Greek Bronze Age may have ended 100 years earlier than thought

Conventional estimates for the collapse of the Aegean civilization may be incorrect by up to a century, according to new radiocarbon analyses. Historical chronologies traditionally place the end of the Greek Bronze Age at around 1025 B.C., but research suggests a date 70 to 100 years earlier.

Archaeologists from the University of Birmingham selected 60 samples of animal bones, plant remains and building timbers, excavated at Assiros in northern Greece, to be radiocarbon dated and correlated with 95.4% accuracy using Bayesian statistical methodology at the University of Oxford and the Akademie der Wissenschaften Heidelberg, Germany.

Dr Ken Wardle of the Department of Classics, Ancient History and Archaeology at the University of Birmingham said: 'These new results tell a story that is totally independent of and rather different from the conventional historical accounts of the date of the end of the Greek Bronze Age.

'Until very recently the chronology of the later part of the Greek Bronze Age was entirely based on historical dates derived from Egypt and the Near East with the aid of exported or imported objects such as Minoan or Mycenaean pottery or Egyptian scarabs.

'But if we accept the 14C radiocarbon dating – and there is no good reason not to – we have to rethink our understanding of a long sequence of dates from the middle of the 14th century BC to the beginning of the 11th century BC.

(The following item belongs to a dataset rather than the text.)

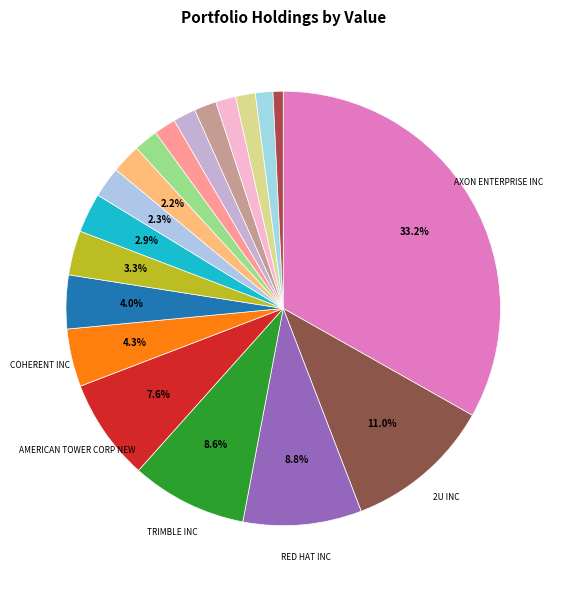

Count the number of slices in the pie.

19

'This is a fundamental reassessment and is important not just for Greece but in the wider Mediterranean context. It affects the ways in which we understand the relationships between different areas, including the hotly debated dates of developments in Israel and Spain.'

The dates derived from the samples meticulously excavated at Assiros – 25km from modern-day Thessaloniki – represent the most complete data set for the Greek Bronze Age, covering 400 years from the mid-14th century to the 10th century BC. They tell a similar story to those determined for the volcanic eruption in Santorini (Thera), which has been re-dated from 1525 BC to 1625 BC as a result of scientific evidence.